(OVERZICHT TAKEN):
1. Vertaal alstublieft uit de tekst over het interventieverzoek van ECIS de zin "Volgens de Commissie kan ECIS worden toegelaten tot interventie." in het Engels.
2. Bewerk in de records de regels vanaf de regel met "گی مربوط به" tot en met de regel met "قبل از تصویب" door "وزارتخانه‌های" te vervangen door "سازمان‌های". Laat verder alles ongewijzigd en geef alleen die regels terug.

(FRAGMENT DOCUMENT):
* * *

21      Het interventieverzoek van ECIS is dus ontvankelijk.

 Gegrondheid van het interventieverzoek

 Argumenten van verzoekster tot interventie en van partijen

22      ECIS stelt te voldoen aan de voorwaarden voor het aan representatieve verenigingen toegekende interventierecht, zodat zij moet worden toegelaten tot interventie ter ondersteuning van de conclusies van de Commissie.

23      Microsoft betwist dit verzoek. Zij betwijfelt namelijk dat ECIS een representatieve vereniging vormt en voldoet aan alle voorwaarden voor het aan representatieve verenigingen toegekende interventierecht, zodat zij kan worden toegelaten tot interventie.

24      Volgens de Commissie kan ECIS worden toegelaten tot interventie.

 Beoordeling door de president

25      Volgens artikel 40, tweede alinea, van het Statuut van het Hof, dat krachtens artikel 53, eerste alinea, van dit Statuut van toepassing is op de procedure voor het Gerecht, is elke persoon die aannemelijk maakt belang te hebben bij de beslissing van een geding, met uitzondering van gedingen tussen lidstaten, tussen instellingen van de Gemeenschappen of tussen lidstaten enerzijds en instellingen van de Gemeenschappen anderzijds, gerechtigd in dit geding te interveniëren.

26      Een dergelijk belang hebben representatieve verenigingen die de behartiging van de belangen van hun leden tot doel hebben en verzoeken om toelating tot interventie in gedingen waarin principiële vragen die voor die leden van belang zijn, aan de orde komen. Deze ruime uitlegging van het interventierecht heeft tot doel, een betere beoordeling van de achtergrond van de zaken mogelijk te maken en grote aantallen individuele interventies, die de doeltreffendheid en het goede verloop van de procedure in gevaar zouden brengen, te verhinderen [beschikkingen president Hof van 17 juni 1997, National Power en PowerGen/British Coal en Commissie, C‑151/97 P(I) en C‑157/97 P(I), Jurispr. blz. I‑3491, punt 66, 28 september 1998, Pharos/Commissie, C‑151/98 P, Jurispr. blz. I‑5441, punt 6; en president van de Vierde kamer van het Gerecht van 9 maart 2005, Microsoft/Commissie, T‑201/04, niet gepubliceerd in de Jurisprudentie, punt 31].

27      ECIS stelt een representatieve vereniging te zijn van ondernemingen die actief zijn in de sector van de informatietechnologie. Haar ledenlijst en de lijst in de notulen van haar algemene vergadering van 12 januari 2005 bevestigen dat, hoewel ECIS een beperkt aantal leden heeft en niet alle leden in de sector van de informatietechnologie actief zijn, niettemin diverse leden een significante activiteit uitoefenen in deze sector. ECIS kan dus als een representatieve vereniging worden beschouwd.

* * *

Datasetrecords
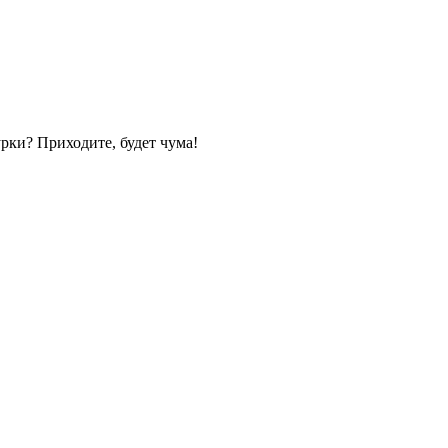
рки? Приходите, будет чума!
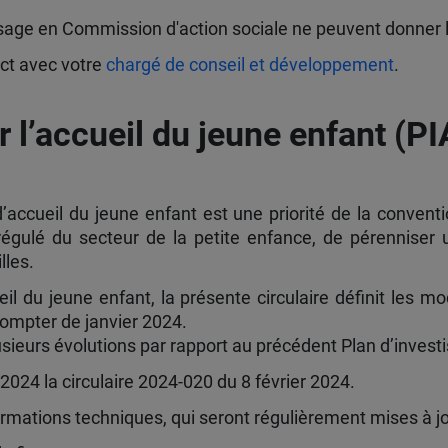
ssage en Commission d'action sociale ne peuvent donner l
act avec votre
chargé de conseil et développement
.
 l’accueil du jeune enfant (PI
’accueil du jeune enfant est une priorité de la convent
gulé du secteur de la petite enfance, de pérenniser un
lles.
l du jeune enfant, la présente circulaire définit les m
 compter de janvier 2024.
lusieurs évolutions par rapport au précédent Plan d’inves
2024 la circulaire 2024-020 du 8 février 2024.
rmations techniques, qui seront régulièrement mises à jou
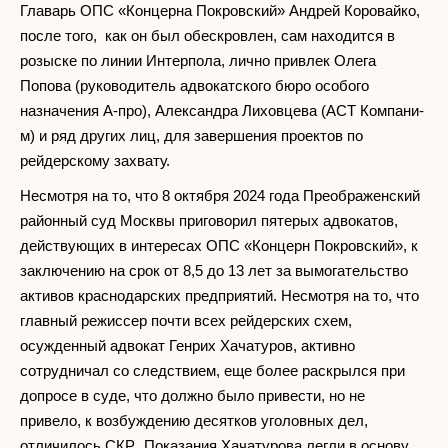
Главарь ОПС «Концерна Покровский» Андрей Коровайко,
после того, как он был обескровлен, сам находится в
розыске по линии Интерпола, лично привлек Олега
Попова (руководитель адвокатского бюро особого
назначения А-про), Александра Лиховцева (АСТ Компани-
м) и ряд других лиц, для завершения проектов по
рейдерскому захвату.
Несмотря на то, что 8 октября 2024 года Преображенский
районный суд Москвы приговорил пятерых адвокатов,
действующих в интересах ОПС «Концерн Покровский», к
заключению на срок от 8,5 до 13 лет за вымогательство
активов краснодарских предприятий. Несмотря на то, что
главный режиссер почти всех рейдерских схем,
осужденный адвокат Генрих Хачатуров, активно
сотрудничал со следствием, еще более раскрылся при
допросе в суде, что должно было привести, но не
привело, к возбуждению десятков уголовных дел,
отличилось СКР. Показания Хачатурова легли в основу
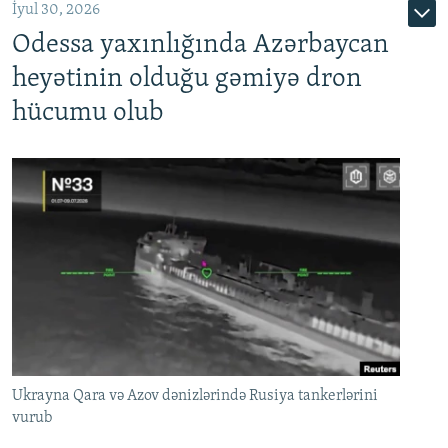
İyul 30, 2026
Odessa yaxınlığında Azərbaycan
heyətinin olduğu gəmiyə dron
hücumu olub
Ukrayna Qara və Azov dənizlərində Rusiya tankerlərini
vurub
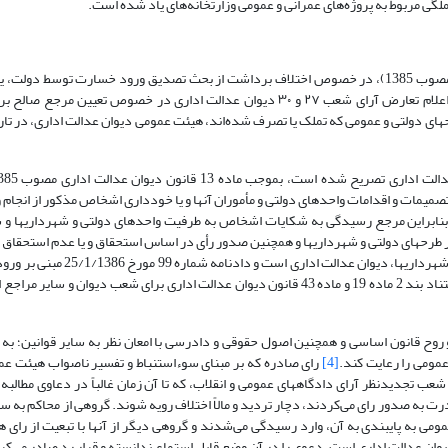
گی مربوط به پروژه‌های عمرانی و عمومی وزارتخانه‌های یاد شده است.
قبل از تصویب قانون جدید دیوان عدالت اداری و در زمان حکومت قانون قبلی (مصوب 1385)، در خصوص اختلاف برداشت از بحث تصدیق ورود خسارت 
عمومی دیوان عدالت اداری صادر شده است که شرح آن بیان می‌شود: در پى اعلام تعارض آرای شعب ٢٧ و ٣٠ دیوان عدالت ادارى در خص
مات و اقدامات واحدهای دولتی و مأموران آنها و یا خودداری اشخاص مذکور از انجام و
د. بنابراین مرجع رسیدگی به شکایات اشخاص به طرفیت واحدهای دولتی و شهرداریها 
نه تملک اراضی و ابنیه واقع در طرحهای دولتی و شهرداریها و همچنین صدور رأی در اساس استحقاق و یا عدم استحق
املاک مذکور به دریافت معوض و یا بهای اراضی و املاک واقع در طرحهای دولتی و ش
که متضمن این معنی است، موافق اصول و موازین قانونی می‌باشد. این رأی به استناد بند 2 ماده 19 و ماده 43 قانون دیوان عدالت اداری برای شعب
روح قانون اساسی و همچنین اصول حقوقی و دادرسی با امعان نظر به سایر قوانین؛ به ب
مومی را رعایت کند.
[4]
 تجدیدنظر آرای دادگاههاى عمومى و انقلاب، که تا آن زمان غالباً در دعاوى مطالبه 
ادرت به صدور راى می‌کردند، دچار تردید و مالاً اختلاف رویه شوند. گروهى از محاکم به س
ى به پایبندى به آن، وارد رسیدگى می‌شدند و گروهى دیگر از آنها با تبعیت از راى ه
یوان عدالت ادارى است، دعوى را در آن وضع قابل استماع ندانسته و قرار رد صادر می‌کر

* * *

(VERWACHTE UITVOER):
1. According to the Commission, ECIS may be granted leave to intervene.

2.
گی مربوط به پروژه‌های عمرانی و عمومی سازمان‌های یاد شده است.
قبل از تصویب قانون جدید دیوان عدالت اداری و در زمان حکومت قانون قبلی (مصوب 1385)، در خصوص اختلاف برداشت از بحث تصدیق ورود خسارت 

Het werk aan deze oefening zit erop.